All Trek canon is "soft", subject to change at the whim of the current creators. It's always been that way, and always will be.
 
Dude, go back and read your post I was replying to. You offered a handwave, then argued that a handwave isn't necessary.

Of course it isn't necessary. It's just an option that people can use if they want to. All of this is make-believe. There's no sense in being strict or rigid about it. We can make up pretend excuses to help rationalize the changes while simultaneously being fully aware that they're just excuses and don't really work. Because it is all just pretend, and pretending means containing two different interpretations in your mind at the same time. When I was a kid and I pretended my front porch was the bridge of a starship, I never ceased being aware that it was a front porch in real life, but I embraced the illusion that it was a bridge within the context of the make-believe. There's no conflict there; it's just how imagination works.


I mean, heck, connecting dots like this in a plausible way is the raison d'etre of all your Trek books. I was rather hoping you'd eventually try to reason this discontinuity out in a future work, but it sounds like that work will not be forthcoming, which is too bad, IMO.

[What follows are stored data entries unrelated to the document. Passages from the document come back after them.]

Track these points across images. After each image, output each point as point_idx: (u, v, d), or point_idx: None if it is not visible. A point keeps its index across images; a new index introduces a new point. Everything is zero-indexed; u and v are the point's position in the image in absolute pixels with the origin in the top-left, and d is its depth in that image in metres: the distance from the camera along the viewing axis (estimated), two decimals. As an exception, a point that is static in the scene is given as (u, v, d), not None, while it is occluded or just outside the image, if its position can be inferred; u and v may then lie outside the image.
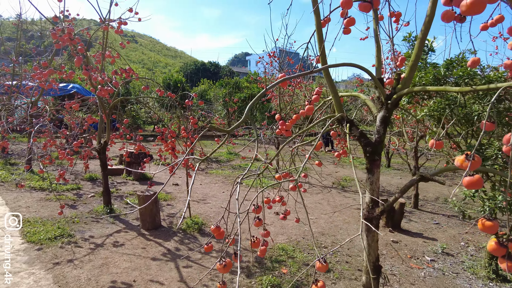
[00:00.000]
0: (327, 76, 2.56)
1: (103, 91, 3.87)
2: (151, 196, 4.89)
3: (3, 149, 7.80)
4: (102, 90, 3.86)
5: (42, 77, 4.14)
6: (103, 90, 3.87)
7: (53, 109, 8.01)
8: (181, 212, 5.86)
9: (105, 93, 3.93)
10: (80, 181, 7.56)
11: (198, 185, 8.05)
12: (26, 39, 22.73)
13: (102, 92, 3.88)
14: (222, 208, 6.22)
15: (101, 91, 3.85)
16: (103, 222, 5.08)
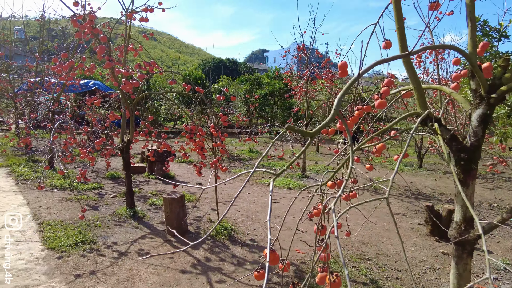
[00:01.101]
0: (408, 63, 2.01)
1: (127, 84, 3.44)
2: (178, 199, 4.46)
3: (26, 146, 7.60)
4: (126, 84, 3.43)
5: (62, 70, 3.74)
6: (127, 83, 3.44)
7: (74, 105, 7.72)
8: (207, 215, 5.42)
9: (129, 87, 3.50)
10: (101, 180, 7.24)
11: (222, 184, 7.60)
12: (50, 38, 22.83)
13: (126, 86, 3.46)
14: (251, 212, 5.75)
15: (125, 85, 3.43)
16: (126, 226, 4.69)
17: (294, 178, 8.38)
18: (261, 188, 7.48)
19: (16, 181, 6.49)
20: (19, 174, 6.82)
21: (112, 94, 5.25)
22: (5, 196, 5.56)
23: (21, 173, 6.86)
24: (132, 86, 3.52)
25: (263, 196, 6.82)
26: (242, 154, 11.25)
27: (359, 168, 3.27)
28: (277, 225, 4.85)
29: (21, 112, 8.55)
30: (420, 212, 6.29)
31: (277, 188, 7.48)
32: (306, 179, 8.46)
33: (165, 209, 4.49)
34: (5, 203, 5.20)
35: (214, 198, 6.51)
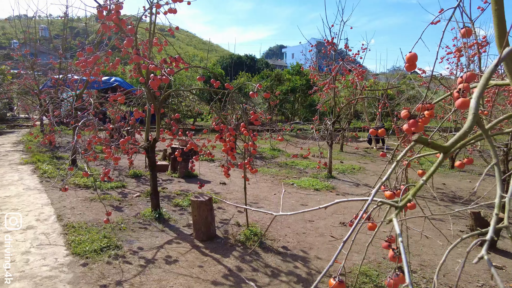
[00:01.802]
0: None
1: (156, 80, 3.15)
2: (206, 202, 4.17)
3: (50, 143, 7.50)
4: (155, 80, 3.14)
5: (87, 65, 3.49)
6: (156, 79, 3.15)
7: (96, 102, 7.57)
8: (235, 218, 5.13)
9: (157, 83, 3.21)
10: (124, 178, 7.06)
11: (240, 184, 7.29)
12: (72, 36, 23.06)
13: (155, 82, 3.17)
14: (278, 215, 5.41)
15: (154, 81, 3.13)
16: (151, 229, 4.44)
17: (320, 178, 7.98)
18: (287, 188, 7.13)
19: (40, 178, 6.38)
20: (43, 171, 6.71)
21: (137, 91, 4.99)
22: (30, 194, 5.42)
23: (45, 170, 6.75)
24: (161, 82, 3.23)
25: (289, 197, 6.47)
26: (264, 152, 10.91)
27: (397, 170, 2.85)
28: (309, 231, 4.46)
29: (45, 108, 8.50)
30: (459, 218, 5.81)
31: (303, 189, 7.12)
32: (333, 180, 8.05)
33: (193, 213, 4.21)
34: (30, 202, 5.05)
35: (240, 199, 6.22)
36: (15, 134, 12.00)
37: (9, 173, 6.68)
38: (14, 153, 8.74)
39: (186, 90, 3.96)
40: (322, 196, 6.71)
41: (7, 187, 5.76)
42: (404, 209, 2.22)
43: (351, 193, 7.05)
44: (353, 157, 11.12)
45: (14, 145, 9.83)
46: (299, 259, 3.93)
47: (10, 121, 15.01)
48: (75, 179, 6.24)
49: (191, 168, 5.54)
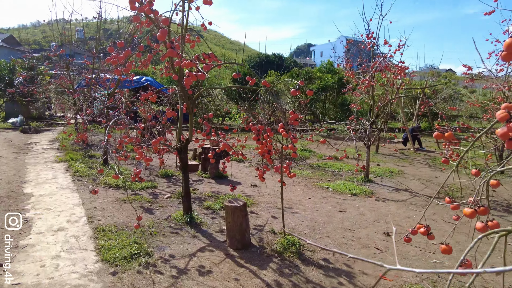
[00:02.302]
0: None
1: (191, 77, 2.86)
2: (241, 208, 3.86)
3: (82, 141, 7.52)
4: (191, 77, 2.85)
5: (117, 60, 3.27)
6: (191, 76, 2.86)
7: (128, 101, 7.49)
8: (269, 224, 4.78)
9: (192, 80, 2.93)
10: (155, 178, 6.92)
11: (277, 187, 6.92)
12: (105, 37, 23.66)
13: (191, 79, 2.88)
14: (316, 222, 5.02)
15: (189, 78, 2.84)
16: (183, 234, 4.19)
17: (356, 182, 7.48)
18: (321, 192, 6.70)
19: (73, 177, 6.35)
20: (75, 170, 6.69)
21: (169, 90, 4.77)
22: (63, 194, 5.36)
23: (77, 169, 6.73)
24: (196, 79, 2.94)
25: (325, 202, 6.04)
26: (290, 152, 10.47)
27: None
28: (351, 241, 4.00)
29: (79, 107, 8.57)
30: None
31: (339, 193, 6.66)
32: (370, 184, 7.52)
33: (227, 219, 3.91)
34: (62, 202, 4.97)
35: (273, 203, 5.87)
36: (51, 132, 12.32)
37: (44, 171, 6.72)
38: (49, 150, 8.88)
39: (222, 87, 3.70)
40: (361, 201, 6.22)
41: (41, 185, 5.75)
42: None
43: (391, 199, 6.51)
44: (389, 160, 10.46)
45: (50, 143, 10.03)
46: (343, 274, 3.53)
47: (47, 120, 15.51)
48: (106, 178, 6.14)
49: (223, 169, 5.26)
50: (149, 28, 4.07)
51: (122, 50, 3.30)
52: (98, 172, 3.84)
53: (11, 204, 4.70)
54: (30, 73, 12.82)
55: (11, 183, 5.69)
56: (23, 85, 11.82)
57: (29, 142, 10.01)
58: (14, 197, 5.04)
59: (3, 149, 8.58)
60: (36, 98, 13.43)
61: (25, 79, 12.54)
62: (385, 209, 5.87)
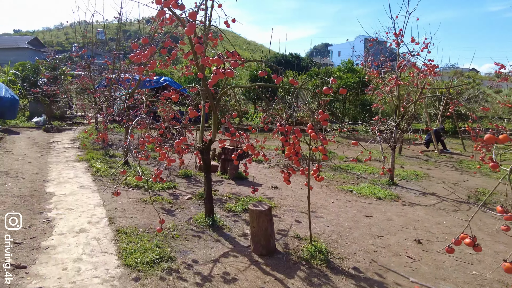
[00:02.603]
0: None
1: (219, 74, 2.69)
2: (266, 212, 3.67)
3: (103, 140, 7.51)
4: (218, 74, 2.68)
5: (141, 58, 3.13)
6: (219, 73, 2.69)
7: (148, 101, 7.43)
8: (293, 229, 4.57)
9: (219, 78, 2.76)
10: (174, 178, 6.82)
11: (299, 189, 6.71)
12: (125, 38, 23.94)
13: (218, 77, 2.71)
14: (342, 227, 4.77)
15: (217, 75, 2.68)
16: (205, 238, 4.03)
17: (381, 185, 7.17)
18: (345, 196, 6.44)
19: (93, 177, 6.31)
20: (96, 169, 6.66)
21: (191, 89, 4.63)
22: (84, 193, 5.31)
23: (98, 169, 6.70)
24: (224, 77, 2.78)
25: (350, 206, 5.78)
26: (314, 155, 10.19)
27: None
28: (380, 248, 3.72)
29: (99, 107, 8.59)
30: None
31: (364, 197, 6.38)
32: (396, 187, 7.20)
33: (251, 223, 3.73)
34: (83, 202, 4.91)
35: (295, 206, 5.66)
36: (72, 131, 12.48)
37: (65, 170, 6.72)
38: (71, 150, 8.94)
39: (247, 86, 3.52)
40: (387, 206, 5.93)
41: (63, 185, 5.73)
42: None
43: (419, 203, 6.18)
44: (413, 162, 10.05)
45: (71, 142, 10.13)
46: (375, 285, 3.29)
47: (69, 119, 15.77)
48: (127, 179, 6.07)
49: (244, 170, 5.08)
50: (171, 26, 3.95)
51: (146, 47, 3.17)
52: (120, 173, 3.73)
53: (34, 204, 4.67)
54: (53, 73, 13.03)
55: (34, 182, 5.69)
56: (47, 85, 12.02)
57: (51, 141, 10.14)
58: (37, 196, 5.02)
59: (27, 147, 8.69)
60: (58, 98, 13.66)
61: (48, 79, 12.75)
62: (413, 214, 5.57)
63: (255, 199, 5.53)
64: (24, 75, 14.40)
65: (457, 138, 14.71)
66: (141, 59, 3.10)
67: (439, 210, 5.88)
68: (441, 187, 7.43)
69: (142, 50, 3.19)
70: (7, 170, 6.14)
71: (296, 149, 3.36)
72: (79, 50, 10.64)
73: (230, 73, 2.72)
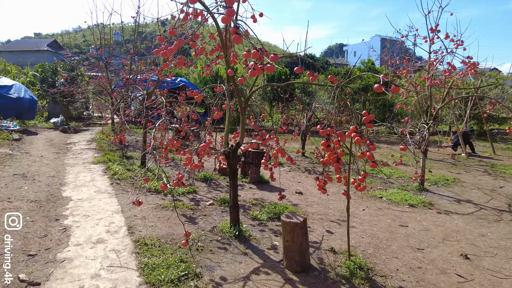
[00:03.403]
0: None
1: (258, 70, 2.31)
2: (301, 225, 3.27)
3: (120, 142, 7.25)
4: (257, 69, 2.30)
5: (167, 52, 2.77)
6: (257, 69, 2.31)
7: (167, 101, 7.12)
8: (325, 241, 4.15)
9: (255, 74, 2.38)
10: (193, 181, 6.47)
11: (325, 195, 6.27)
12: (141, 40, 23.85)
13: (257, 72, 2.33)
14: (378, 238, 4.32)
15: (256, 71, 2.29)
16: (232, 250, 3.65)
17: (411, 191, 6.66)
18: (375, 202, 5.97)
19: (111, 180, 6.02)
20: (113, 172, 6.37)
21: (217, 88, 4.26)
22: (101, 198, 5.01)
23: (115, 171, 6.41)
24: (262, 73, 2.39)
25: (382, 214, 5.32)
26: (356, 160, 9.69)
27: None
28: (425, 264, 3.23)
29: (116, 107, 8.36)
30: None
31: (394, 204, 5.91)
32: (427, 193, 6.68)
33: (284, 237, 3.33)
34: (101, 208, 4.60)
35: (324, 214, 5.22)
36: (89, 132, 12.33)
37: (82, 173, 6.46)
38: (87, 151, 8.72)
39: (280, 85, 3.16)
40: (421, 214, 5.44)
41: (80, 189, 5.45)
42: None
43: (455, 212, 5.67)
44: (441, 165, 9.46)
45: (88, 143, 9.93)
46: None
47: (85, 120, 15.68)
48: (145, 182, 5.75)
49: (271, 176, 4.69)
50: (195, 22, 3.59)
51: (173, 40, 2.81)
52: (144, 181, 3.39)
53: (50, 209, 4.38)
54: (71, 73, 12.93)
55: (50, 185, 5.43)
56: (64, 85, 11.90)
57: (68, 142, 9.96)
58: (53, 201, 4.73)
59: (45, 149, 8.50)
60: (76, 99, 13.58)
61: (66, 79, 12.64)
62: (452, 224, 5.07)
63: (281, 206, 5.13)
64: (43, 76, 14.38)
65: (484, 140, 13.96)
66: (167, 54, 2.74)
67: (479, 219, 5.35)
68: (476, 193, 6.87)
69: (167, 45, 2.83)
70: (24, 172, 5.91)
71: (339, 154, 2.94)
72: (97, 51, 10.46)
73: (270, 68, 2.34)
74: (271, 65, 2.34)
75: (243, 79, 3.07)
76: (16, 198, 4.55)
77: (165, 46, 2.81)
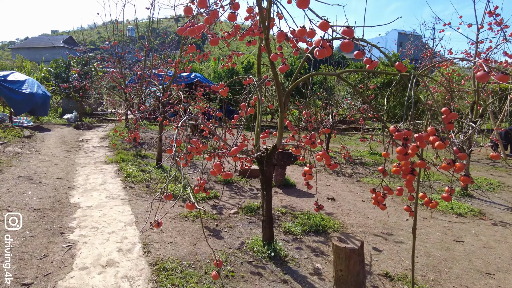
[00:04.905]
0: None
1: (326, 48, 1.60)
2: (359, 251, 2.54)
3: (134, 140, 6.64)
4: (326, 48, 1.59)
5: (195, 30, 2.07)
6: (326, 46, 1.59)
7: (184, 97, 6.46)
8: (374, 262, 3.41)
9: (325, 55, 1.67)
10: (214, 185, 5.81)
11: (359, 201, 5.53)
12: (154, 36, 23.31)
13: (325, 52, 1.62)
14: (435, 258, 3.56)
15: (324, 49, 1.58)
16: (268, 276, 2.95)
17: (454, 196, 5.85)
18: (418, 211, 5.18)
19: (123, 183, 5.39)
20: (127, 174, 5.75)
21: (245, 81, 3.55)
22: (112, 206, 4.37)
23: (129, 173, 5.78)
24: (331, 53, 1.68)
25: (429, 226, 4.55)
26: (363, 157, 8.91)
27: None
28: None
29: (130, 103, 7.76)
30: None
31: (439, 212, 5.13)
32: (472, 199, 5.86)
33: (337, 265, 2.61)
34: (112, 219, 3.96)
35: (364, 226, 4.46)
36: (102, 128, 11.80)
37: (93, 174, 5.86)
38: (100, 149, 8.14)
39: (333, 74, 2.60)
40: (474, 226, 4.65)
41: (89, 193, 4.83)
42: None
43: None
44: (479, 167, 8.57)
45: (101, 140, 9.36)
46: None
47: (99, 116, 15.21)
48: (161, 185, 5.11)
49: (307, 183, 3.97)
50: None
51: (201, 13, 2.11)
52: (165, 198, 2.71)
53: (54, 220, 3.75)
54: (84, 68, 12.40)
55: (57, 189, 4.82)
56: (77, 80, 11.38)
57: (81, 139, 9.42)
58: (59, 209, 4.12)
59: (56, 146, 7.96)
60: (89, 94, 13.06)
61: (79, 74, 12.12)
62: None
63: (316, 216, 4.41)
64: (57, 71, 13.91)
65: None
66: (195, 32, 2.03)
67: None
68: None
69: (193, 21, 2.12)
70: (30, 174, 5.32)
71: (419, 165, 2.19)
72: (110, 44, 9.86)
73: (327, 51, 1.62)
74: (328, 47, 1.62)
75: (286, 67, 2.38)
76: (17, 206, 3.95)
77: (192, 23, 2.09)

What a silly thing to say. What I do in a professionally written work of fiction is obviously a different matter from what I say as a fan on a bulletin board. Naturally I approach the former with the goal of making everything as plausible as I can, but when I'm just speaking as myself in a real-world context, I can acknowledge that this is all just make-believe and that any handwave is an imperfect pretense at best. Again, there's what you pretend within the fantasy and what you acknowledge as real outside of it. Both can be kept in mind at the same time. Indeed, those of us who create the fantasies exist within that duality all the time.